**Brief**
Word for word, write out the entries that follow, omitting all pictures.
(Records)
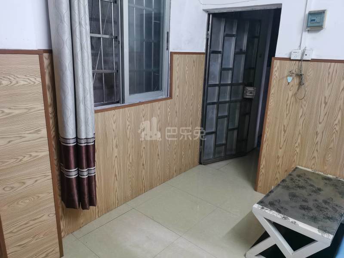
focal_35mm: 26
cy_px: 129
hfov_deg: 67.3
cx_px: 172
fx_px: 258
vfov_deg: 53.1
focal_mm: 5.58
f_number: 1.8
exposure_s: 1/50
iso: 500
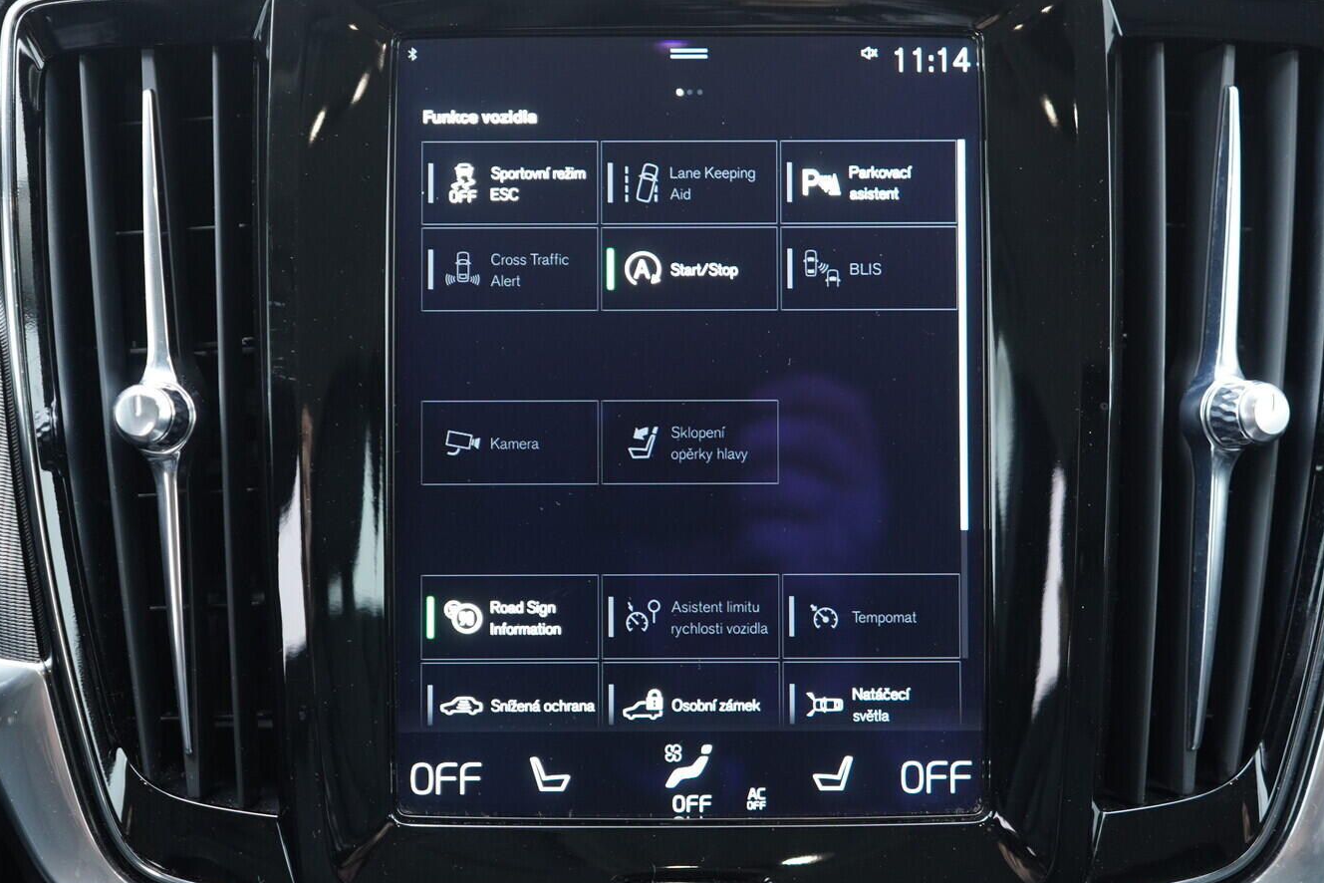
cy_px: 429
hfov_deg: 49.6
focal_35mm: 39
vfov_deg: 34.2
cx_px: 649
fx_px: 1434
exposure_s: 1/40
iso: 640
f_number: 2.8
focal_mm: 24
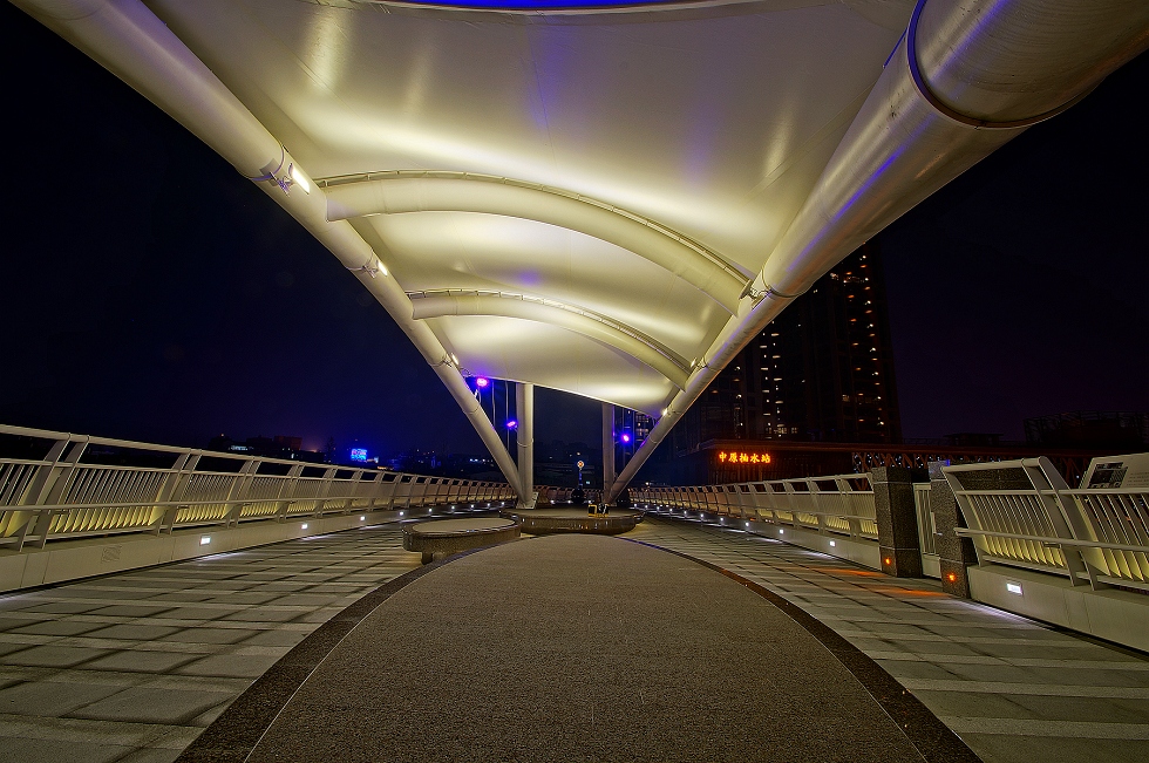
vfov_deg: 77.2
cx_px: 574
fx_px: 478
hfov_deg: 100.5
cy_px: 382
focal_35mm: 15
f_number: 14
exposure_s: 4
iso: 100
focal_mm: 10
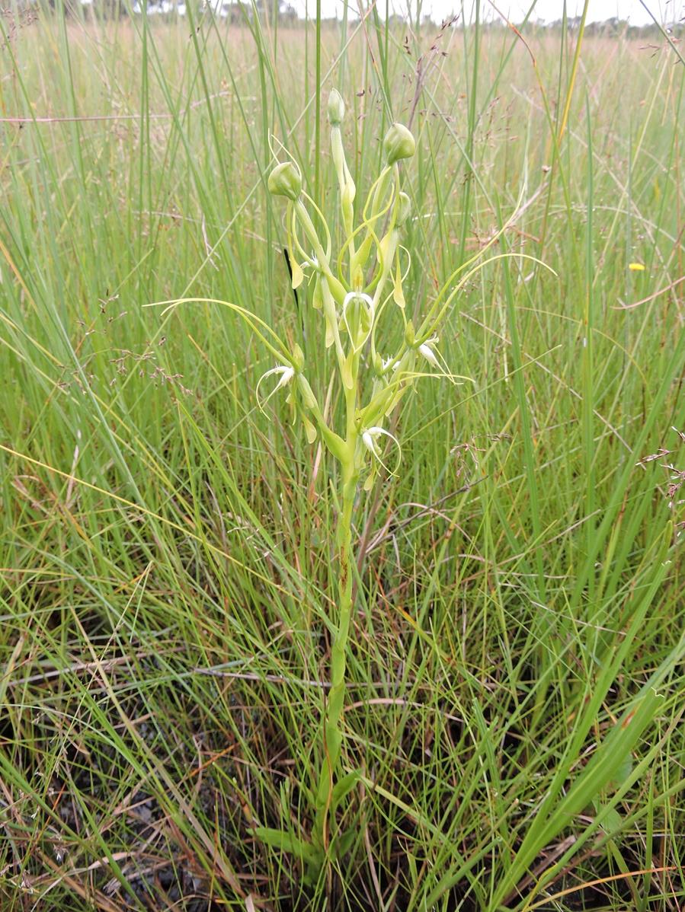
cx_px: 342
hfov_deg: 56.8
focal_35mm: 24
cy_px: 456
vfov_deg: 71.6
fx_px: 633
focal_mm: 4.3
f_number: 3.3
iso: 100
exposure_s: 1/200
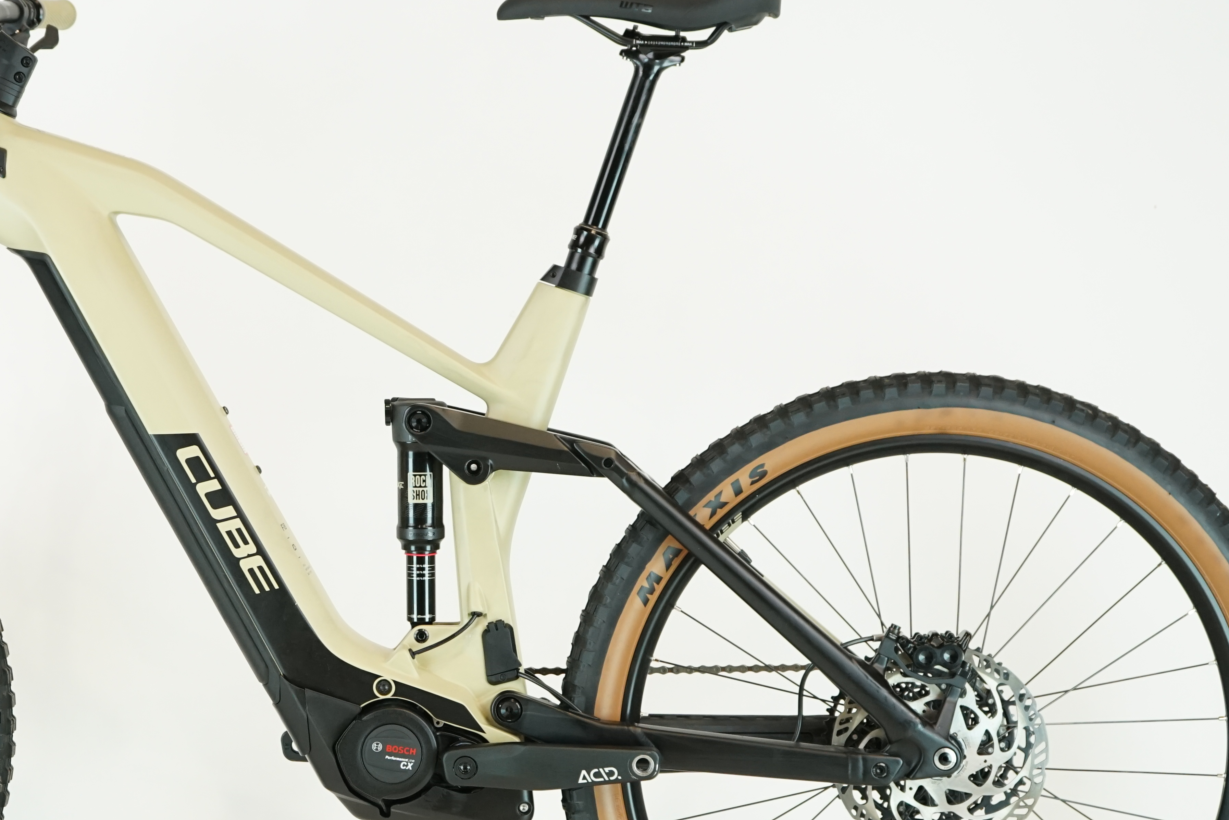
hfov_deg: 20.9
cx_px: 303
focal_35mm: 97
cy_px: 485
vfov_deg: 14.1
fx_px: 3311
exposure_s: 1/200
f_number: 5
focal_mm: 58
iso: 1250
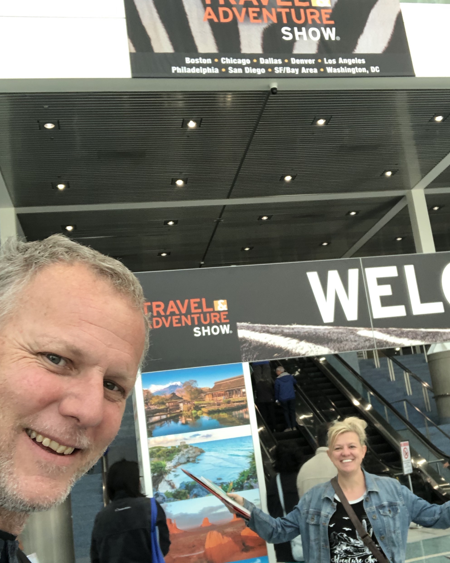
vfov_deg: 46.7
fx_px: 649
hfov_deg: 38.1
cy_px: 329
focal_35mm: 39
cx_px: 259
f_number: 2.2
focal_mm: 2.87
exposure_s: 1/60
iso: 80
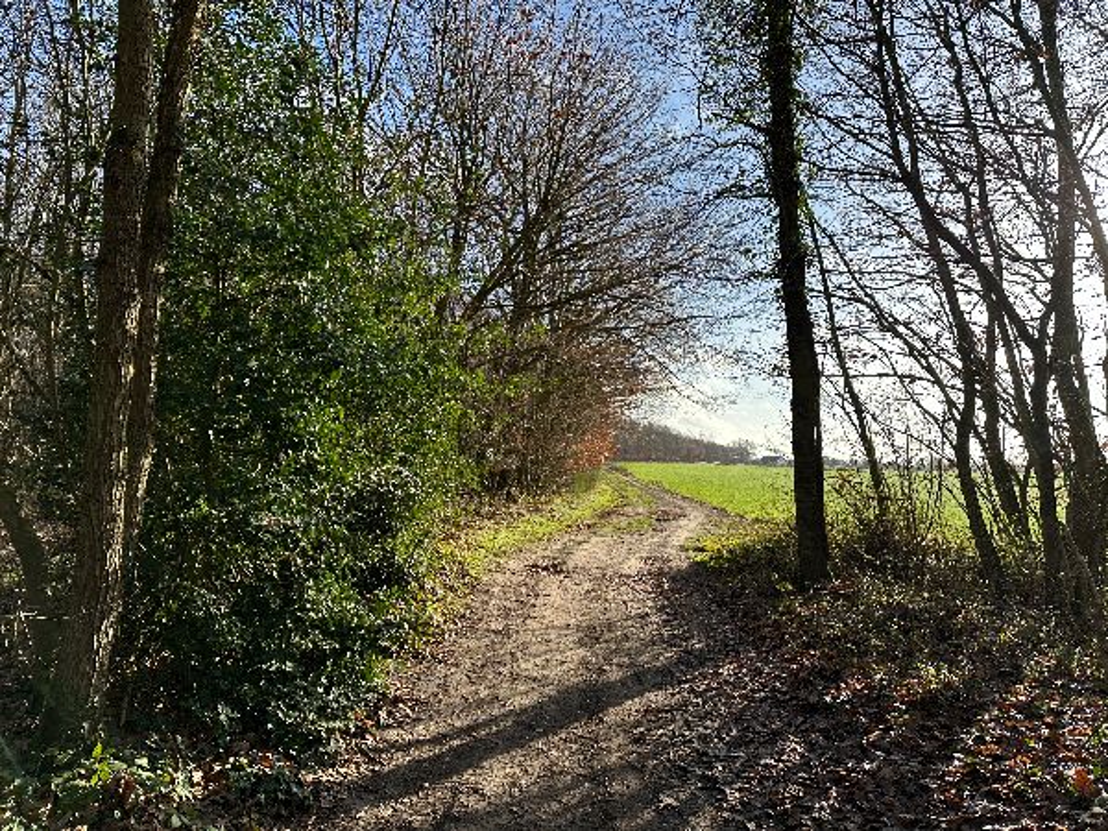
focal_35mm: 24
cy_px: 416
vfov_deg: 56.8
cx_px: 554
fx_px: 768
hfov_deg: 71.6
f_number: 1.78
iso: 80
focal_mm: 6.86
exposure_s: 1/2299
(End Records)
**Answer space**
focal_35mm: 26
cy_px: 129
hfov_deg: 67.3
cx_px: 172
fx_px: 258
vfov_deg: 53.1
focal_mm: 5.58
f_number: 1.8
exposure_s: 1/50
iso: 500
cy_px: 429
hfov_deg: 49.6
focal_35mm: 39
vfov_deg: 34.2
cx_px: 649
fx_px: 1434
exposure_s: 1/40
iso: 640
f_number: 2.8
focal_mm: 24
vfov_deg: 77.2
cx_px: 574
fx_px: 478
hfov_deg: 100.5
cy_px: 382
focal_35mm: 15
f_number: 14
exposure_s: 4
iso: 100
focal_mm: 10
cx_px: 342
hfov_deg: 56.8
focal_35mm: 24
cy_px: 456
vfov_deg: 71.6
fx_px: 633
focal_mm: 4.3
f_number: 3.3
iso: 100
exposure_s: 1/200
hfov_deg: 20.9
cx_px: 303
focal_35mm: 97
cy_px: 485
vfov_deg: 14.1
fx_px: 3311
exposure_s: 1/200
f_number: 5
focal_mm: 58
iso: 1250
vfov_deg: 46.7
fx_px: 649
hfov_deg: 38.1
cy_px: 329
focal_35mm: 39
cx_px: 259
f_number: 2.2
focal_mm: 2.87
exposure_s: 1/60
iso: 80
focal_35mm: 24
cy_px: 416
vfov_deg: 56.8
cx_px: 554
fx_px: 768
hfov_deg: 71.6
f_number: 1.78
iso: 80
focal_mm: 6.86
exposure_s: 1/2299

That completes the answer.